The Simon Sisters

On a par with future pop-star LINDA RONSTADT, who spent her formative folk-pop years fronting The STONE PONEYS, Carly Simon did likewise via The SIMON SISTERS (with her sibling Lucy).
Formed 1963 and inspired by the likes of PETER, PAUL AND MARY, JOAN BAEZ and The EVERLY BROTHERS, Carly and older sis Lucy came from an upper-crust New York family; their father was actually was actually the co-founder of publishing company Simon & Schuster.
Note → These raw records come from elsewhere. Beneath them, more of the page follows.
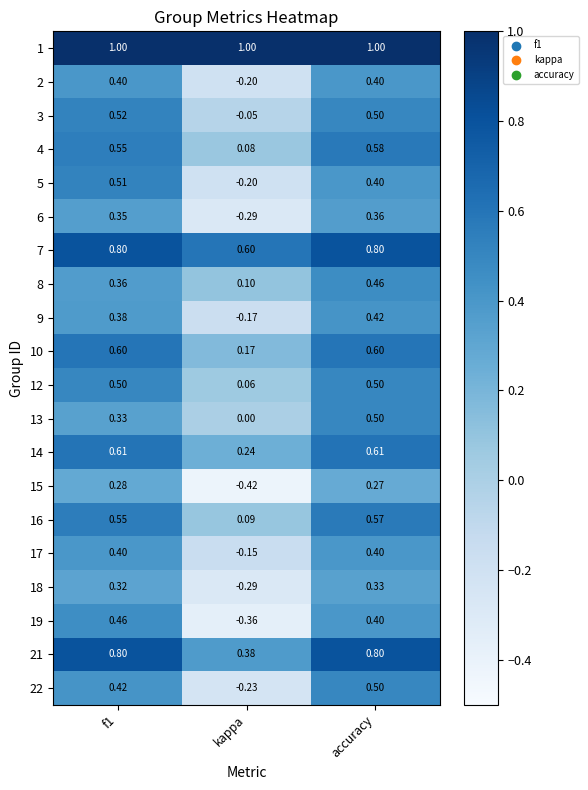

Count the number of data series in this chart.

20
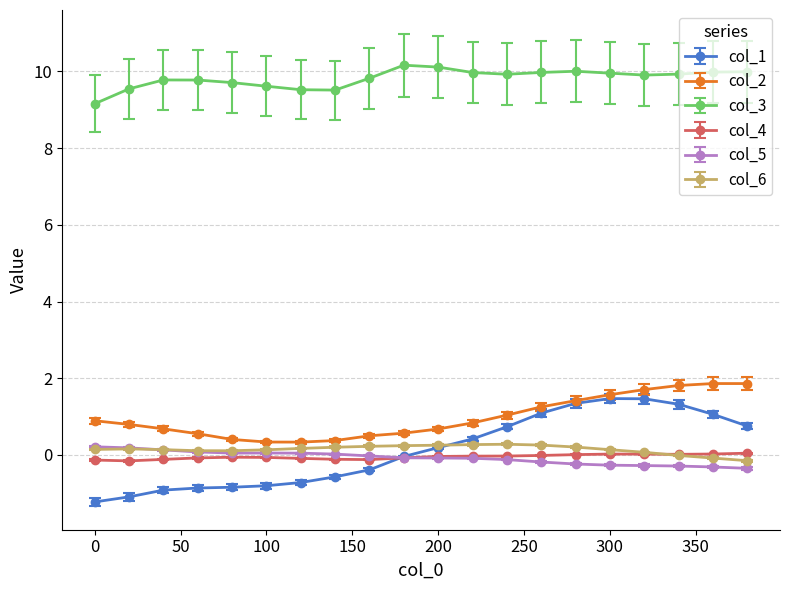

True or false: col_5 and col_3 cross at least once.

False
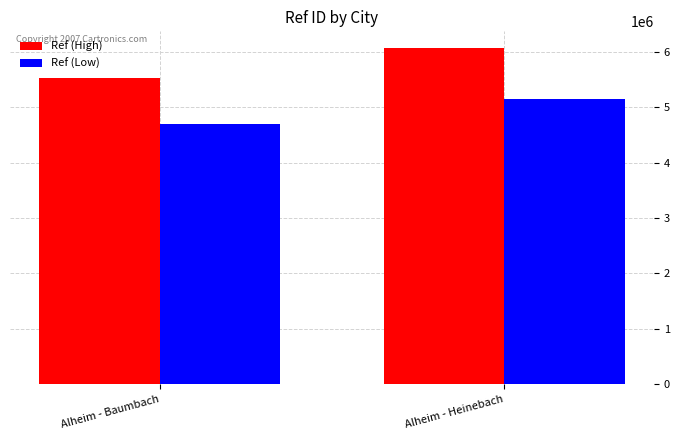

What are all the series names shown in the legend?

Ref (High), Ref (Low)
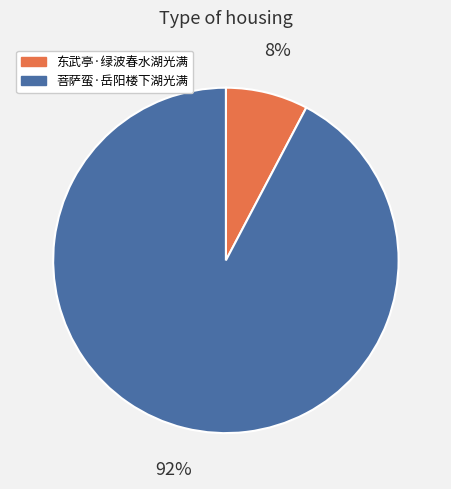

To the nearest percent, what is the combined percentage of 菩萨蛮·岳阳楼下湖光满 and 东武亭·绿波春水湖光满?

100%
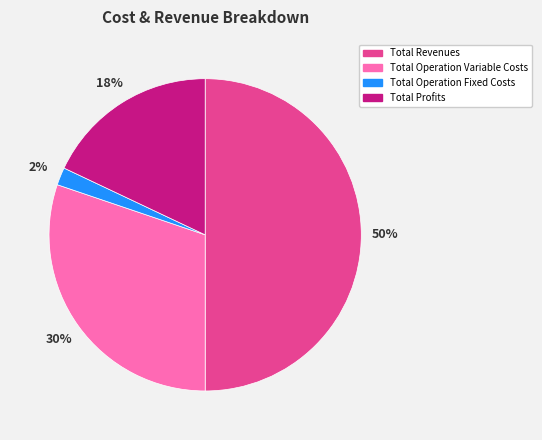

To the nearest percent, what is the difference between the largest and smallest slice percentages?

48%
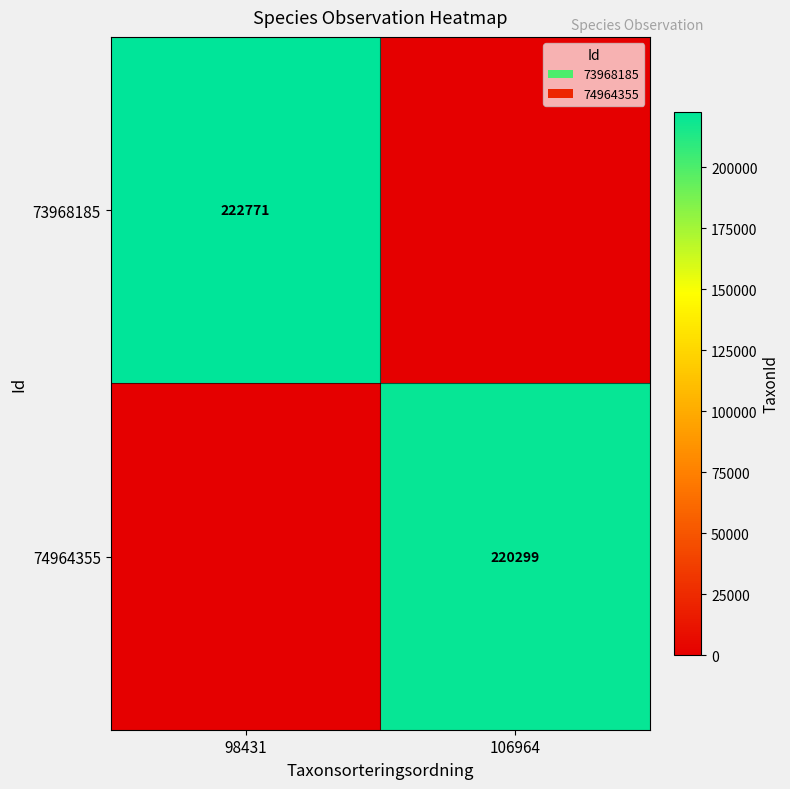

At which category is the sum across all series the highest?

98431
In spring ’64, The SIMON SISTERS had their sole Top 75 chart entry with `Winkin’, Blinkin’ And Nod’, a novelty folk record that highlighted their debut LP, MEET THE SIMON SISTERS (1964) {*5}. Harnessing the traditionally-leaning, clean-cut image, the folk-revival record was a tad too twee for most post-DYLAN acolytes, although it did boast a cover by way of BILLY EDD WHEELER’s `Wind Spiritual’; `Once I Had A Sweetheart’ was later procured by Brit-folk act PENTANGLE.
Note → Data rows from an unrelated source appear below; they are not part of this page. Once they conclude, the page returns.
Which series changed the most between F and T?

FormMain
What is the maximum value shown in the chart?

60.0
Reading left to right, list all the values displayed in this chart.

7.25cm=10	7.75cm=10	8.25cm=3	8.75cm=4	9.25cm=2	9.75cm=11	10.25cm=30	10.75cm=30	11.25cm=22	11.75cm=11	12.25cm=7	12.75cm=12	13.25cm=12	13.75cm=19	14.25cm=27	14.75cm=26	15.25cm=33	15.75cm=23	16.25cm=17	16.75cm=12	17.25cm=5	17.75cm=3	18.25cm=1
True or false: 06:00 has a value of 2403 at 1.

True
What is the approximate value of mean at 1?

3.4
The girls continued to deliver the odd folk staple (i.e. `Turn, Turn, Turn’, `Motherless Child’ and `If I Had A Ribbon Bow’) by way of follow-up set CUDDLEBUG (1964) {*6}, although the main high spots here were a French reading of DYLAN’s `Blowin’ In The Wind’ and a title track penned by singer-cum-actor Alan Arkin, ex-TARRIERS.
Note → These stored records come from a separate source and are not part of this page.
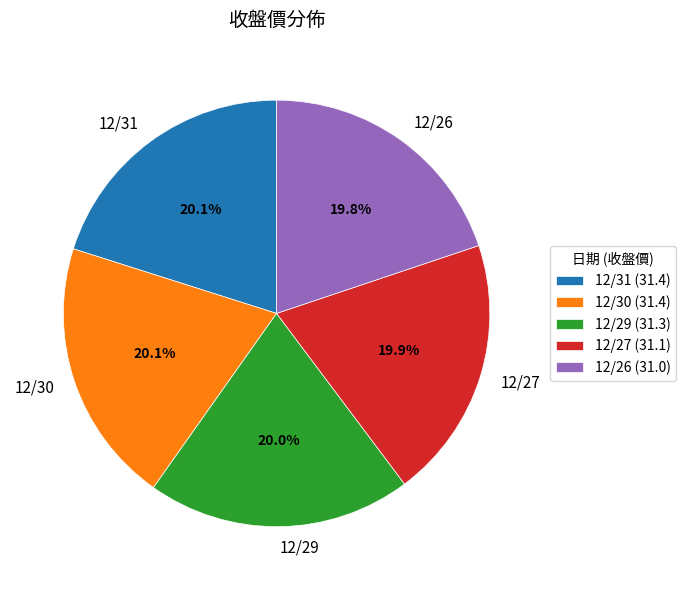

True or false: 12/27 accounts for 20% of the total.

True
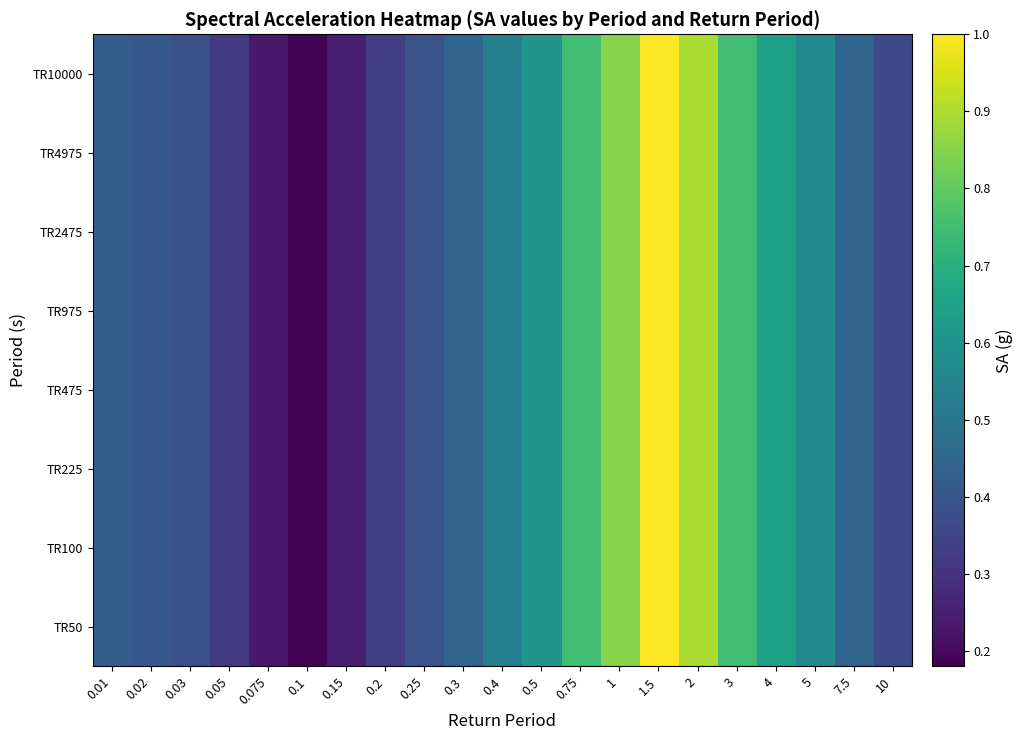

Which series has the largest total across all categories?

TR50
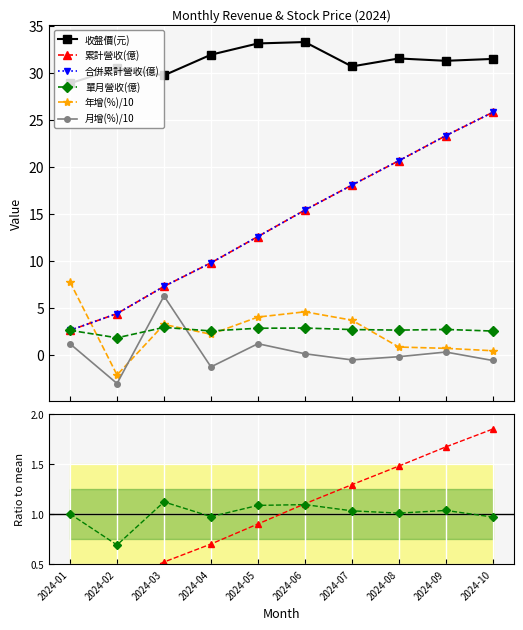

True or false: 年增(%) has more than 1 interior local peaks.

True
After a time getting domesticated through marriage for Lucy (she had a baby daughter, Julie) and a time spent in France for Carly, the ladies made reconvened for out-of-step third set, …SING THE LOBSTER QUADRILLE AND OTHER SONGS FOR CHILDREN (1969) {*4}. In the early 70s, CARLY SIMON penned `You’re So Vain’ about you-know-who, and the rest is indeed pop history.